Now my ES decides to pop it's buds out. They are about the size of a blueberry. I suspect it won't mature. What happened here?
what is it????
and you make it sound.. like we have the back story ... of which i dont recall ....
hyper fertilization can trigger abhorrent growth.. out of proper cycle ... [is that the right word ... ??]
Ken, do you mean what is the shrub? Endless summer hydrangea Bailmer. I did fertilize it a few times prior to August 1. The lower branches protected by snow had some blooms but that's it. Didn't expect the new growth to be delayed this much. This shrub is frustrating : o
Can you post a picture? Are they flower buds or foliage?
Bailey Nurseries Endless Summer series features longer blooming hydrangeas. First introduction 'Bailmer' is marketed using [Endless Summer] The Original trade name, probably because it was the start of the Endless line everyone thinks it is called Endless Summer.

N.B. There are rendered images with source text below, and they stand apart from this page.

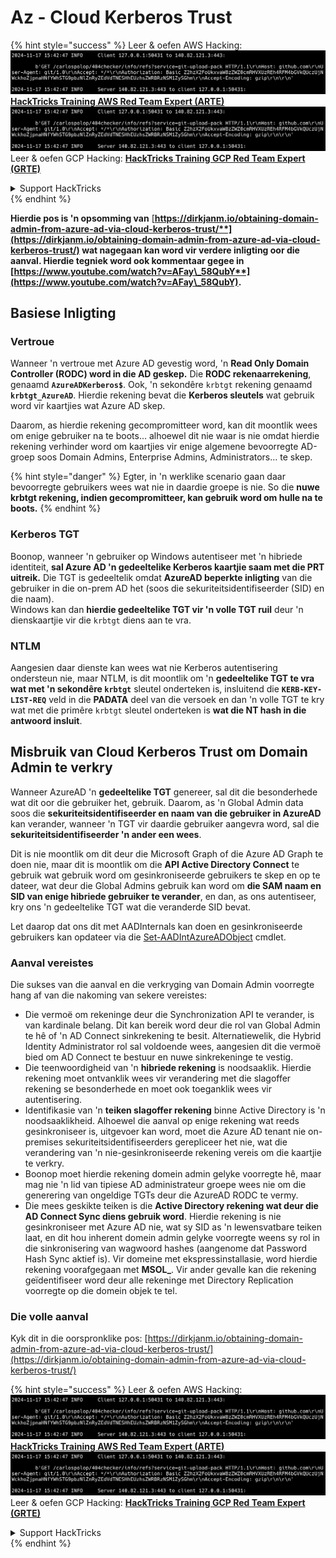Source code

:# Az - Cloud Kerberos Trust

{% hint style="success" %}
Leer & oefen AWS Hacking:<img src="../../../../.gitbook/assets/image (1).png" alt="" data-size="line">[**HackTricks Training AWS Red Team Expert (ARTE)**](https://training.hacktricks.xyz/courses/arte)<img src="../../../../.gitbook/assets/image (1).png" alt="" data-size="line">\
Leer & oefen GCP Hacking: <img src="../../../../.gitbook/assets/image (2).png" alt="" data-size="line">[**HackTricks Training GCP Red Team Expert (GRTE)**<img src="../../../../.gitbook/assets/image (2).png" alt="" data-size="line">](https://training.hacktricks.xyz/courses/grte)

<details>

<summary>Support HackTricks</summary>

* Kyk na die [**subskripsie planne**](https://github.com/sponsors/carlospolop)!
* **Sluit aan by die** 💬 [**Discord groep**](https://discord.gg/hRep4RUj7f) of die [**telegram groep**](https://t.me/peass) of **volg** ons op **Twitter** 🐦 [**@hacktricks\_live**](https://twitter.com/hacktricks\_live)**.**
* **Deel hacking truuks deur PRs in te dien na die** [**HackTricks**](https://github.com/carlospolop/hacktricks) en [**HackTricks Cloud**](https://github.com/carlospolop/hacktricks-cloud) github repos.

</details>
{% endhint %}

**Hierdie pos is 'n opsomming van** [**https://dirkjanm.io/obtaining-domain-admin-from-azure-ad-via-cloud-kerberos-trust/**](https://dirkjanm.io/obtaining-domain-admin-from-azure-ad-via-cloud-kerberos-trust/) **wat nagegaan kan word vir verdere inligting oor die aanval. Hierdie tegniek word ook kommentaar gegee in** [**https://www.youtube.com/watch?v=AFay\_58QubY**](https://www.youtube.com/watch?v=AFay\_58QubY)**.**

## Basiese Inligting

### Vertroue

Wanneer 'n vertroue met Azure AD gevestig word, 'n **Read Only Domain Controller (RODC) word in die AD geskep.** Die **RODC rekenaarrekening**, genaamd **`AzureADKerberos$`**. Ook, 'n sekondêre `krbtgt` rekening genaamd **`krbtgt_AzureAD`**. Hierdie rekening bevat die **Kerberos sleutels** wat gebruik word vir kaartjies wat Azure AD skep.

Daarom, as hierdie rekening gecompromitteer word, kan dit moontlik wees om enige gebruiker na te boots... alhoewel dit nie waar is nie omdat hierdie rekening verhinder word om kaartjies vir enige algemene bevoorregte AD-groep soos Domain Admins, Enterprise Admins, Administrators... te skep.

{% hint style="danger" %}
Egter, in 'n werklike scenario gaan daar bevoorregte gebruikers wees wat nie in daardie groepe is nie. So die **nuwe krbtgt rekening, indien gecompromitteer, kan gebruik word om hulle na te boots.**
{% endhint %}

### Kerberos TGT

Boonop, wanneer 'n gebruiker op Windows autentiseer met 'n hibriede identiteit, **sal Azure AD 'n gedeeltelike Kerberos kaartjie saam met die PRT uitreik.** Die TGT is gedeeltelik omdat **AzureAD beperkte inligting** van die gebruiker in die on-prem AD het (soos die sekuriteitsidentifiseerder (SID) en die naam).\
Windows kan dan **hierdie gedeeltelike TGT vir 'n volle TGT ruil** deur 'n dienskaartjie vir die `krbtgt` diens aan te vra.

### NTLM

Aangesien daar dienste kan wees wat nie Kerberos autentisering ondersteun nie, maar NTLM, is dit moontlik om 'n **gedeeltelike TGT te vra wat met 'n sekondêre `krbtgt`** sleutel onderteken is, insluitend die **`KERB-KEY-LIST-REQ`** veld in die **PADATA** deel van die versoek en dan 'n volle TGT te kry wat met die primêre `krbtgt` sleutel onderteken is **wat die NT hash in die antwoord insluit**.

## Misbruik van Cloud Kerberos Trust om Domain Admin te verkry <a href="#abusing-cloud-kerberos-trust-to-obtain-domain-admin" id="abusing-cloud-kerberos-trust-to-obtain-domain-admin"></a>

Wanneer AzureAD 'n **gedeeltelike TGT** genereer, sal dit die besonderhede wat dit oor die gebruiker het, gebruik. Daarom, as 'n Global Admin data soos die **sekuriteitsidentifiseerder en naam van die gebruiker in AzureAD** kan verander, wanneer 'n TGT vir daardie gebruiker aangevra word, sal die **sekuriteitsidentifiseerder 'n ander een wees**.

Dit is nie moontlik om dit deur die Microsoft Graph of die Azure AD Graph te doen nie, maar dit is moontlik om die **API Active Directory Connect** te gebruik wat gebruik word om gesinkroniseerde gebruikers te skep en op te dateer, wat deur die Global Admins gebruik kan word om **die SAM naam en SID van enige hibriede gebruiker te verander**, en dan, as ons autentiseer, kry ons 'n gedeeltelike TGT wat die veranderde SID bevat.

Let daarop dat ons dit met AADInternals kan doen en gesinkroniseerde gebruikers kan opdateer via die [Set-AADIntAzureADObject](https://aadinternals.com/aadinternals/#set-aadintazureadobject-a) cmdlet.

### Aanval vereistes <a href="#attack-prerequisites" id="attack-prerequisites"></a>

Die sukses van die aanval en die verkryging van Domain Admin voorregte hang af van die nakoming van sekere vereistes:

* Die vermoë om rekeninge deur die Synchronization API te verander, is van kardinale belang. Dit kan bereik word deur die rol van Global Admin te hê of 'n AD Connect sinkrekening te besit. Alternatiewelik, die Hybrid Identity Administrator rol sal voldoende wees, aangesien dit die vermoë bied om AD Connect te bestuur en nuwe sinkrekeninge te vestig.
* Die teenwoordigheid van 'n **hibriede rekening** is noodsaaklik. Hierdie rekening moet ontvanklik wees vir verandering met die slagoffer rekening se besonderhede en moet ook toeganklik wees vir autentisering.
* Identifikasie van 'n **teiken slagoffer rekening** binne Active Directory is 'n noodsaaklikheid. Alhoewel die aanval op enige rekening wat reeds gesinkroniseer is, uitgevoer kan word, moet die Azure AD tenant nie on-premises sekuriteitsidentifiseerders gerepliceer het nie, wat die verandering van 'n nie-gesinkroniseerde rekening vereis om die kaartjie te verkry.
* Boonop moet hierdie rekening domein admin gelyke voorregte hê, maar mag nie 'n lid van tipiese AD administrateur groepe wees nie om die generering van ongeldige TGTs deur die AzureAD RODC te vermy.
* Die mees geskikte teiken is die **Active Directory rekening wat deur die AD Connect Sync diens gebruik word**. Hierdie rekening is nie gesinkroniseer met Azure AD nie, wat sy SID as 'n lewensvatbare teiken laat, en dit hou inherent domein admin gelyke voorregte weens sy rol in die sinkronisering van wagwoord hashes (aangenome dat Password Hash Sync aktief is). Vir domeine met ekspressinstallasie, word hierdie rekening voorafgegaan met **MSOL\_**. Vir ander gevalle kan die rekening geïdentifiseer word deur alle rekeninge met Directory Replication voorregte op die domein objek te tel.

### Die volle aanval <a href="#the-full-attack" id="the-full-attack"></a>

Kyk dit in die oorspronklike pos: [https://dirkjanm.io/obtaining-domain-admin-from-azure-ad-via-cloud-kerberos-trust/](https://dirkjanm.io/obtaining-domain-admin-from-azure-ad-via-cloud-kerberos-trust/)

{% hint style="success" %}
Leer & oefen AWS Hacking:<img src="../../../../.gitbook/assets/image (1).png" alt="" data-size="line">[**HackTricks Training AWS Red Team Expert (ARTE)**](https://training.hacktricks.xyz/courses/arte)<img src="../../../../.gitbook/assets/image (1).png" alt="" data-size="line">\
Leer & oefen GCP Hacking: <img src="../../../../.gitbook/assets/image (2).png" alt="" data-size="line">[**HackTricks Training GCP Red Team Expert (GRTE)**<img src="../../../../.gitbook/assets/image (2).png" alt="" data-size="line">](https://training.hacktricks.xyz/courses/grte)

<details>

<summary>Support HackTricks</summary>

* Kyk na die [**subskripsie planne**](https://github.com/sponsors/carlospolop)!
* **Sluit aan by die** 💬 [**Discord groep**](https://discord.gg/hRep4RUj7f) of die [**telegram groep**](https://t.me/peass) of **volg** ons op **Twitter** 🐦 [**@hacktricks\_live**](https://twitter.com/hacktricks\_live)**.**
* **Deel hacking truuks deur PRs in te dien na die** [**HackTricks**](https://github.com/carlospolop/hacktricks) en [**HackTricks Cloud**](https://github.com/carlospolop/hacktricks-cloud) github repos.

</details>
{% endhint %}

Since 'Bailmer' came out several others have been added, all of them Endless Summer hydrangeas.
Here is one of many buds.
I've got 'Blue Bird' doing the same thing. I don't expect heads with that appearance to complete development this late in the year.

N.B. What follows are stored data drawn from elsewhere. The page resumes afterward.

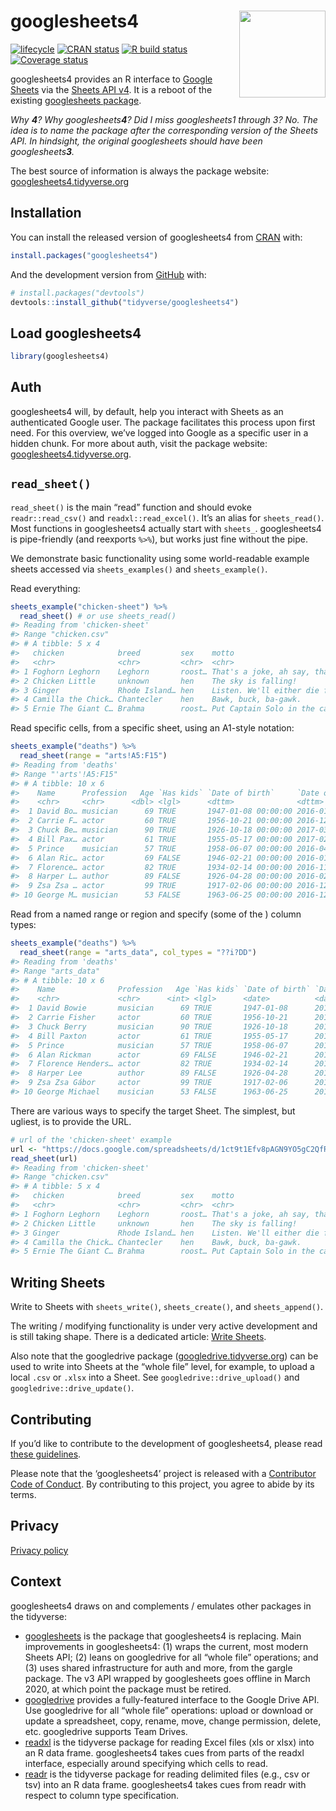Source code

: 
<!-- README.md is generated from README.Rmd. Please edit that file -->

# googlesheets4 <a href='https:/googlesheets4.tidyverse.org'><img src='man/figures/logo.png' align="right" height="138.5" /></a>

<!-- badges: start -->

[![lifecycle](https://img.shields.io/badge/lifecycle-experimental-orange.svg)](https://www.tidyverse.org/lifecycle/#experimental)
[![CRAN
status](https://www.r-pkg.org/badges/version/googlesheets4)](https://CRAN.R-project.org/package=googlesheets4)
[![R build
status](https://github.com/tidyverse/googlesheets4/workflows/R-CMD-check/badge.svg)](https://github.com/tidyverse/googlesheets4)
[![Coverage
status](https://codecov.io/gh/tidyverse/googlesheets4/branch/master/graph/badge.svg)](https://codecov.io/github/tidyverse/googlesheets4?branch=master)
<!-- badges: end -->

googlesheets4 provides an R interface to [Google
Sheets](https://spreadsheets.google.com/) via the [Sheets API
v4](https://developers.google.com/sheets/api/). It is a reboot of the
existing [googlesheets
package](https://cran.r-project.org/package=googlesheets).

*Why **4**? Why googlesheets**4**? Did I miss googlesheets1 through 3?
No. The idea is to name the package after the corresponding version of
the Sheets API. In hindsight, the original googlesheets should have been
googlesheets**3**.*

The best source of information is always the package website:
[googlesheets4.tidyverse.org](https://googlesheets4.tidyverse.org)

## Installation

You can install the released version of googlesheets4 from
[CRAN](https://CRAN.R-project.org) with:

``` r
install.packages("googlesheets4")
```

And the development version from [GitHub](https://github.com/) with:

``` r
# install.packages("devtools")
devtools::install_github("tidyverse/googlesheets4")
```

## Load googlesheets4

``` r
library(googlesheets4)
```

## Auth

googlesheets4 will, by default, help you interact with Sheets as an
authenticated Google user. The package facilitates this process upon
first need. For this overview, we’ve logged into Google as a specific
user in a hidden chunk. For more about auth, visit the package website:
[googlesheets4.tidyverse.org](https://googlesheets4.tidyverse.org).

## `read_sheet()`

`read_sheet()` is the main “read” function and should evoke
`readr::read_csv()` and `readxl::read_excel()`. It’s an alias for
`sheets_read()`. Most functions in googlesheets4 actually start with
`sheets_`. googlesheets4 is pipe-friendly (and reexports `%>%`), but
works just fine without the pipe.

We demonstrate basic functionality using some world-readable example
sheets accessed via `sheets_examples()` and `sheets_example()`.

Read everything:

``` r
sheets_example("chicken-sheet") %>% 
  read_sheet() # or use sheets_read()
#> Reading from 'chicken-sheet'
#> Range "chicken.csv"
#> # A tibble: 5 x 4
#>   chicken            breed         sex    motto                                 
#>   <chr>              <chr>         <chr>  <chr>                                 
#> 1 Foghorn Leghorn    Leghorn       roost… That's a joke, ah say, that's a joke,…
#> 2 Chicken Little     unknown       hen    The sky is falling!                   
#> 3 Ginger             Rhode Island… hen    Listen. We'll either die free chicken…
#> 4 Camilla the Chick… Chantecler    hen    Bawk, buck, ba-gawk.                  
#> 5 Ernie The Giant C… Brahma        roost… Put Captain Solo in the cargo hold.
```

Read specific cells, from a specific sheet, using an A1-style notation:

``` r
sheets_example("deaths") %>% 
  read_sheet(range = "arts!A5:F15")
#> Reading from 'deaths'
#> Range "'arts'!A5:F15"
#> # A tibble: 10 x 6
#>    Name      Profession   Age `Has kids` `Date of birth`     `Date of death`    
#>    <chr>     <chr>      <dbl> <lgl>      <dttm>              <dttm>             
#>  1 David Bo… musician      69 TRUE       1947-01-08 00:00:00 2016-01-10 00:00:00
#>  2 Carrie F… actor         60 TRUE       1956-10-21 00:00:00 2016-12-27 00:00:00
#>  3 Chuck Be… musician      90 TRUE       1926-10-18 00:00:00 2017-03-18 00:00:00
#>  4 Bill Pax… actor         61 TRUE       1955-05-17 00:00:00 2017-02-25 00:00:00
#>  5 Prince    musician      57 TRUE       1958-06-07 00:00:00 2016-04-21 00:00:00
#>  6 Alan Ric… actor         69 FALSE      1946-02-21 00:00:00 2016-01-14 00:00:00
#>  7 Florence… actor         82 TRUE       1934-02-14 00:00:00 2016-11-24 00:00:00
#>  8 Harper L… author        89 FALSE      1926-04-28 00:00:00 2016-02-19 00:00:00
#>  9 Zsa Zsa … actor         99 TRUE       1917-02-06 00:00:00 2016-12-18 00:00:00
#> 10 George M… musician      53 FALSE      1963-06-25 00:00:00 2016-12-25 00:00:00
```

Read from a named range or region and specify (some of the ) column
types:

``` r
sheets_example("deaths") %>% 
  read_sheet(range = "arts_data", col_types = "??i?DD")
#> Reading from 'deaths'
#> Range "arts_data"
#> # A tibble: 10 x 6
#>    Name              Profession   Age `Has kids` `Date of birth` `Date of death`
#>    <chr>             <chr>      <int> <lgl>      <date>          <date>         
#>  1 David Bowie       musician      69 TRUE       1947-01-08      2016-01-10     
#>  2 Carrie Fisher     actor         60 TRUE       1956-10-21      2016-12-27     
#>  3 Chuck Berry       musician      90 TRUE       1926-10-18      2017-03-18     
#>  4 Bill Paxton       actor         61 TRUE       1955-05-17      2017-02-25     
#>  5 Prince            musician      57 TRUE       1958-06-07      2016-04-21     
#>  6 Alan Rickman      actor         69 FALSE      1946-02-21      2016-01-14     
#>  7 Florence Henders… actor         82 TRUE       1934-02-14      2016-11-24     
#>  8 Harper Lee        author        89 FALSE      1926-04-28      2016-02-19     
#>  9 Zsa Zsa Gábor     actor         99 TRUE       1917-02-06      2016-12-18     
#> 10 George Michael    musician      53 FALSE      1963-06-25      2016-12-25
```

There are various ways to specify the target Sheet. The simplest, but
ugliest, is to provide the URL.

``` r
# url of the 'chicken-sheet' example
url <- "https://docs.google.com/spreadsheets/d/1ct9t1Efv8pAGN9YO5gC2QfRq2wT4XjNoTMXpVeUghJU"
read_sheet(url)
#> Reading from 'chicken-sheet'
#> Range "chicken.csv"
#> # A tibble: 5 x 4
#>   chicken            breed         sex    motto                                 
#>   <chr>              <chr>         <chr>  <chr>                                 
#> 1 Foghorn Leghorn    Leghorn       roost… That's a joke, ah say, that's a joke,…
#> 2 Chicken Little     unknown       hen    The sky is falling!                   
#> 3 Ginger             Rhode Island… hen    Listen. We'll either die free chicken…
#> 4 Camilla the Chick… Chantecler    hen    Bawk, buck, ba-gawk.                  
#> 5 Ernie The Giant C… Brahma        roost… Put Captain Solo in the cargo hold.
```

## Writing Sheets

Write to Sheets with `sheets_write()`, `sheets_create()`, and
`sheets_append()`.

The writing / modifying functionality is under very active development
and is still taking shape. There is a dedicated article: [Write
Sheets](https://googlesheets4.tidyverse.org/articles/articles/write-sheets.html).

Also note that the googledrive package
([googledrive.tidyverse.org](https://googledrive.tidyverse.org)) can be
used to write into Sheets at the “whole file” level, for example, to
upload a local `.csv` or `.xlsx` into a Sheet. See
`googledrive::drive_upload()` and `googledrive::drive_update()`.

## Contributing

If you’d like to contribute to the development of googlesheets4, please
read [these
guidelines](https://googlesheets4.tidyverse.org/CONTRIBUTING.html).

Please note that the ‘googlesheets4’ project is released with a
[Contributor Code of
Conduct](https://googlesheets4.tidyverse.org/CODE_OF_CONDUCT.html). By
contributing to this project, you agree to abide by its terms.

## Privacy

[Privacy policy](https://www.tidyverse.org/google_privacy_policy)

## Context

googlesheets4 draws on and complements / emulates other packages in the
tidyverse:

  - [googlesheets](https://cran.r-project.org/package=googlesheets) is
    the package that googlesheets4 is replacing. Main improvements in
    googlesheets4: (1) wraps the current, most modern Sheets API; (2)
    leans on googledrive for all “whole file” operations; and (3) uses
    shared infrastructure for auth and more, from the gargle package.
    The v3 API wrapped by googlesheets goes offline in March 2020, at
    which point the package must be retired.
  - [googledrive](https://googledrive.tidyverse.org) provides a
    fully-featured interface to the Google Drive API. Use googledrive
    for all “whole file” operations: upload or download or update a
    spreadsheet, copy, rename, move, change permission, delete, etc.
    googledrive supports Team Drives.
  - [readxl](https://readxl.tidyverse.org) is the tidyverse package for
    reading Excel files (xls or xlsx) into an R data frame.
    googlesheets4 takes cues from parts of the readxl interface,
    especially around specifying which cells to read.
  - [readr](https://readr.tidyverse.org) is the tidyverse package for
    reading delimited files (e.g., csv or tsv) into an R data frame.
    googlesheets4 takes cues from readr with respect to column type
    specification.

So how do I get these buds earlier in the year? Where and when will I see the buds on it for next year?
The "reblooming" quality of these hydrangeas comes from their ability to develop flowers on both old (previous season's) growth and new (current growing season) growth. In colder climates, the latent flower buds on the old growth that develop in late summer or early fall are often seriously damaged/destroyed by winter cold. The result is that you miss the early (old growth) flowering but the plant can still produce blossoms from the current season's growth.
In long warm summers, these reblooming hydrangeas can continue to produce flower buds until they are cut back by cold weather, often fall frosts. How well these flower buds may mature and actually bloom is entirely dependent on your weather going forward :-)) I too wouldn't expect to see much happening now.
If you visit the Hydrangea forum you will find countless threads in the archives that discuss the unreliability of the flowering of this hydrangea. Unless winter protected, the flowering on older growth is nearly always ruined and flowering on new growth is often sporadic and delayed. My suggestion is that you treat these the same way you would any typically nonremontant Hydrangea macrophylla in zones 6 and below and offer winter protection. That seems the only way to ensure any sort of reliable flower production.
Kind of opposite the intent the breeder was trying to achieve, unfortunately.
So if I try to winter protect these buds shown above, do they have a chance of blooming next year?
The buds present now won't be held over intact to bloom next season but with winter protection you greatly increase your chances that any latent flower buds present will be able to bloom.